New York settles with online retailer over data breach
On June 6, the New York Attorney General announced a $65,000 settlement with an online retailer resolving allegations that the company failed to provide notice of an online data breach to over 39,000 customers, including nearly 3,000 New Yorkers, for over three years. According to the announcement, unauthorized parties placed malicious code designed to steal credit card information in the company’s software in September 2014. The company discovered the code in November 2014, but did not remediate it until January 2015 (or February 2015, after the code was mistakenly reintroduced and permanently deleted). The Attorney General alleges that the company did not notify its affected customers until May 2018, and that, because the company did not notify New York authorities or its affected customers “in an expedient time-period, and without unreasonable delay,” it violated New York’s General Business Law § 899-aa.

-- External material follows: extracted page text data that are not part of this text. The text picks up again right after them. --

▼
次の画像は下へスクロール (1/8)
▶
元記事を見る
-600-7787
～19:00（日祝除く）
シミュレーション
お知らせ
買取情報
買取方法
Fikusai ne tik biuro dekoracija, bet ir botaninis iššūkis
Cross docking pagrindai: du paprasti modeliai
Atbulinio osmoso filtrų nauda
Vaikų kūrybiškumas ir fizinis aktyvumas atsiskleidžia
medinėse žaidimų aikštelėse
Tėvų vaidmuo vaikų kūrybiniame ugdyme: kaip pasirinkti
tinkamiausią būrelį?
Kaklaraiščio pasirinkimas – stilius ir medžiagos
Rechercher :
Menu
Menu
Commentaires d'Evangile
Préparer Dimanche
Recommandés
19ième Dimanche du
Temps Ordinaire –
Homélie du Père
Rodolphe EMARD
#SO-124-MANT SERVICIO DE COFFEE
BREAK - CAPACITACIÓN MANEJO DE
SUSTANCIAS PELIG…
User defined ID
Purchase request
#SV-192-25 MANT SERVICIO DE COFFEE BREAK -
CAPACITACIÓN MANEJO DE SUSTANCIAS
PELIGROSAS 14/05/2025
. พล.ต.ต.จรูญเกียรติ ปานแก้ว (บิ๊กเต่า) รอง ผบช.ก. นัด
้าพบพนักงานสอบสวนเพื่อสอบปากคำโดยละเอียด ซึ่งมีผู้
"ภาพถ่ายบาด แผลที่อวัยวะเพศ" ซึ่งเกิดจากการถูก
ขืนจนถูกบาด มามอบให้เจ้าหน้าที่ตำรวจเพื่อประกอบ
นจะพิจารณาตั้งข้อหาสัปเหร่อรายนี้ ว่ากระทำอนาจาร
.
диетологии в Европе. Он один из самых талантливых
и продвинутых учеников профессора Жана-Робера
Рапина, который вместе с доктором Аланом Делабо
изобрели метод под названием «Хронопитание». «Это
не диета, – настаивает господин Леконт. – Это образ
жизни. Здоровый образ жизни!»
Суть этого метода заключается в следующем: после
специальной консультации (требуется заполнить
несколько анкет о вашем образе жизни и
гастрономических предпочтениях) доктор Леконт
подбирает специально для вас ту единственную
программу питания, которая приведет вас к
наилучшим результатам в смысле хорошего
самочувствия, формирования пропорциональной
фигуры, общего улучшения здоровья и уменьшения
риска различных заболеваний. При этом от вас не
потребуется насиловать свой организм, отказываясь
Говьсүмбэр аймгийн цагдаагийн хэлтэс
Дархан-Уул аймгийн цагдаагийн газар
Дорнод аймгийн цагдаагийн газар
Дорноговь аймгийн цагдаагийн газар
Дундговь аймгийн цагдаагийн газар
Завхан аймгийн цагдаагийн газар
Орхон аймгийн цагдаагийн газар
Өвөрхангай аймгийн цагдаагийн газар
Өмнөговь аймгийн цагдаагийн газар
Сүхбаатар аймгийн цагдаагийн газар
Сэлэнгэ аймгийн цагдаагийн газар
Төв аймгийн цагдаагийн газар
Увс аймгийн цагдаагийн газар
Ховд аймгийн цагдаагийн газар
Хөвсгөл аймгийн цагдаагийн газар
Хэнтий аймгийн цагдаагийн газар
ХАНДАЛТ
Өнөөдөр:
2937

The company offered potentially affected customers two years of free credit monitoring, fraud consultation, and identity theft restoration services, which is not required by law. In addition to the penalty, the settlement requires the company to conduct trainings for appropriate employees and conduct thorough investigations of any future data security breaches involving private information to ensure compliance with state law.

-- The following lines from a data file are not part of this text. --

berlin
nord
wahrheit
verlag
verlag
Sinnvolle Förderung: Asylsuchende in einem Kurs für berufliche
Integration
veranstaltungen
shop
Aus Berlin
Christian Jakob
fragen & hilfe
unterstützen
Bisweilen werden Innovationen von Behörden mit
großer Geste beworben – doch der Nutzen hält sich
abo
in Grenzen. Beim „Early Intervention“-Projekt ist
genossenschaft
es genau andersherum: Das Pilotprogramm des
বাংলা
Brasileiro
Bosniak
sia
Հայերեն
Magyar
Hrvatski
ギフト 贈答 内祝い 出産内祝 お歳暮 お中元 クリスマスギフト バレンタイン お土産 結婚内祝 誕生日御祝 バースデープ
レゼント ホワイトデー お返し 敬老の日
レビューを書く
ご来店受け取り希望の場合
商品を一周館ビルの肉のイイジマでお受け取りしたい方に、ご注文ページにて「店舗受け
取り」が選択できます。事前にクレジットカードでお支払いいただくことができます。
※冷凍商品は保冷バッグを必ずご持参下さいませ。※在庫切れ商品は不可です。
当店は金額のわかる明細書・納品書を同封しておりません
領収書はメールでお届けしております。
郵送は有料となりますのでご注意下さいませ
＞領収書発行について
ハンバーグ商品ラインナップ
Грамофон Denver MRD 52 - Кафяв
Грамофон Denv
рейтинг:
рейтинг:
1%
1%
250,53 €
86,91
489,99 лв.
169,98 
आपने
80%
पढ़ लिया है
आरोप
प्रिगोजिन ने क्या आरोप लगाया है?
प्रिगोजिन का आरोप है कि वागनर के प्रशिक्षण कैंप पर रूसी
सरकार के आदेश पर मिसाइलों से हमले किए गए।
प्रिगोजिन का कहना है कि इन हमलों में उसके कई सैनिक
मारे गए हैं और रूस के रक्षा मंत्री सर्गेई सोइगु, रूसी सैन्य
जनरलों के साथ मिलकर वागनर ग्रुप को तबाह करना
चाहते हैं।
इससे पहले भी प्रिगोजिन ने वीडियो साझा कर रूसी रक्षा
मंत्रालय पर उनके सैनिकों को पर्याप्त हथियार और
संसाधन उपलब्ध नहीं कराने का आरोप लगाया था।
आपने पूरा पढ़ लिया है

California announces $1.5 million in judgments against investment recovery telemarketing scheme
On May 28, the California Attorney General announced approximately $1.5 million in judgments against a company and four individuals (defendants) charged with allegedly operating a telemarketing scheme that offered fake investment recovery services. According to the Attorney General’s office, the defendants allegedly made false and deceptive claims to investors, many of whom were elderly, that the company could recover money lost from previous investments for an up-front fee of several thousand dollars. The terms of the judgments include $930,800 in combined civil penalties and $567,774 in restitution, and permanently enjoin and restrain the defendants from, among other things, making false or misleading statements in connection with telemarketing transactions. The Attorney General’s announcement also disclosed the recovery of nearly $25,000 in victim restitution pursuant to a bond issued to the company under California’s Telephonic Sellers Law.